The Centre for Excellence in Leadership had its farewell bash on the terraces at the House of Lords this week. Many of the great and good in FE gathered to hear eulogies to the magnificent achievements of an organisation which, in its four-year life, had transformed the face of management and leadership in colleges.

Past “learners” on its courses gushed with praise for the organisation. Paul Head, Principal of the College of North East London, said that so “transforming” were CEL’s offerings, he spent £500,000 hard-won cash sending managers on its improvement programmes. “And worth every penny it was too.”

Lynne Sedgmore, the irrepressibly cheerful CEL chief executive, read out testimony after testimony from her staff saying this was their best ever job - in an organisation with an astonishing 97% “customer satisfaction” rate.
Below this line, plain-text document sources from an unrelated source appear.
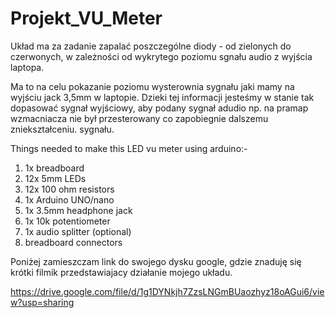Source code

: # Projekt_VU_Meter

Układ ma za zadanie zapalać poszczególne diody - od zielonych do czerwonych, w zależności od wykrytego poziomu sgnału audio z wyjścia laptopa.

Ma to na celu pokazanie poziomu wysterownia sygnału jaki mamy na wyjściu jack 3,5mm w laptopie. Dzieki tej informacji jesteśmy w stanie tak dopasować sygnał wyjściowy, aby podany sygnał adudio np. na pramap wzmacniacza nie był przesterowany co zapobiegnie dalszemu zniekształceniu. sygnału.

Things needed to make this LED vu meter using arduino:-

1)  1x  breadboard
2)  12x 5mm LEDs
3)  12x 100 ohm resistors
4)  1x  Arduino UNO/nano
5)  1x  3.5mm headphone jack
6)  1x  10k potentiometer
7)  1x  audio splitter (optional)
8)  breadboard connectors

Poniżej zamieszczam link do swojego dysku google, gdzie znaduję się krótki filmik przedstawiajacy działanie mojego układu.


https://drive.google.com/file/d/1g1DYNkjh7ZzsLNGmBUaozhyz18oAGui6/view?usp=sharing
And everyone’s favourite FHE and lifelong learning minister, Bill Rammell, spoke of it having a “most significant” impact on the quality of college management.

It was as though Antony had come to praise Caesar not to bury him. Which all begs the question: If it’s so damned good, why the hell is the Government closing it down?

“We’re not losing it down!” ministers insist. What they are doing is “combining” the best of CEL with the best of the Quality Improvement Agency in a new organisation from April 1. This should not be mistaken with a merger, since everyone knows there is no such thing as a merger, only a takeover of the weak by the strong. To say “merger”, therefore, would suggest that the QIA in its all too brief two-to-three-year life had been a failure.

Well. Some say. But there were notable successes: QIA helped improve relations between colleges and training providers; it promoted a better model of college self-improvement and launched the Excellence Gateway – a web resource to promote best practice. But it wasn’t tough enough for ministers. Moreover, it ventured into other domains, not least CEL’s area of leadership and management training.

The absence of QIA folk from this week’s gathering was noted by many. Then, why should they be there since this was a CEL party? Even if it had more the feel of a launch party. So, not a merger, more a renaissance, a rebirth, a phoenix rising.

Er…Not really that either. As moods mellowed and tongues loosened with the aid of the finest Claret supplied by the Gathering’s sponsor, The Baroness Wall of New Barnet, some of the great and the good proffered their views – the “facts” as they knew them. Off the record and strictly not for quoting, you understand.

It was a story of too much caution on the one hand and too much zealotry on the other. And to the mix was added a large measure of the usual political interference. Both organisations were born to be “owned and run by the sector”. At least, that’s what the politicians said at the time. They even wound-up the all-controlling Department for Education and Skills Standards Unit as “redundant” in the process to prove the point when QIA was launched.

The result was the worst of all possible worlds, said one government adviser at the CEL bash. “Civil servants never felt they had proper control over the QIA. But at the same time people in the colleges never felt they really owned it. It was neither one thing nor the other.”

So what does this mean for the new “combined” (not merged, remember) phoenix, under chairmanship of the formidable Ruth Silver? Well, it doesn’t bode well, according to several at the gathering. To get a feel of the way things are going, you need to answer the question: Why did the entrepreneurial and fiercely independent minded Ioan Morgan quit the six-figure salary post before he even started?

Did he mean it when he said he simply decided he did not wish to quit as the highly successful principal of Warwickshire College? Well, yes and no. As another government adviser put it: “He took one look at the policy side of the job and the level of interference there would be and decided against it.”

This of course all came out of alcohol fuelled revelations at a party. But as the old saying goes: in vino veritas.

It begs the question of whether politicians and civil servants can ever really let go. If they can’t what hope is there for the much bigger question of self-regulation, the work of the Single Voice organisation and the politicians’ pledge to trust FE?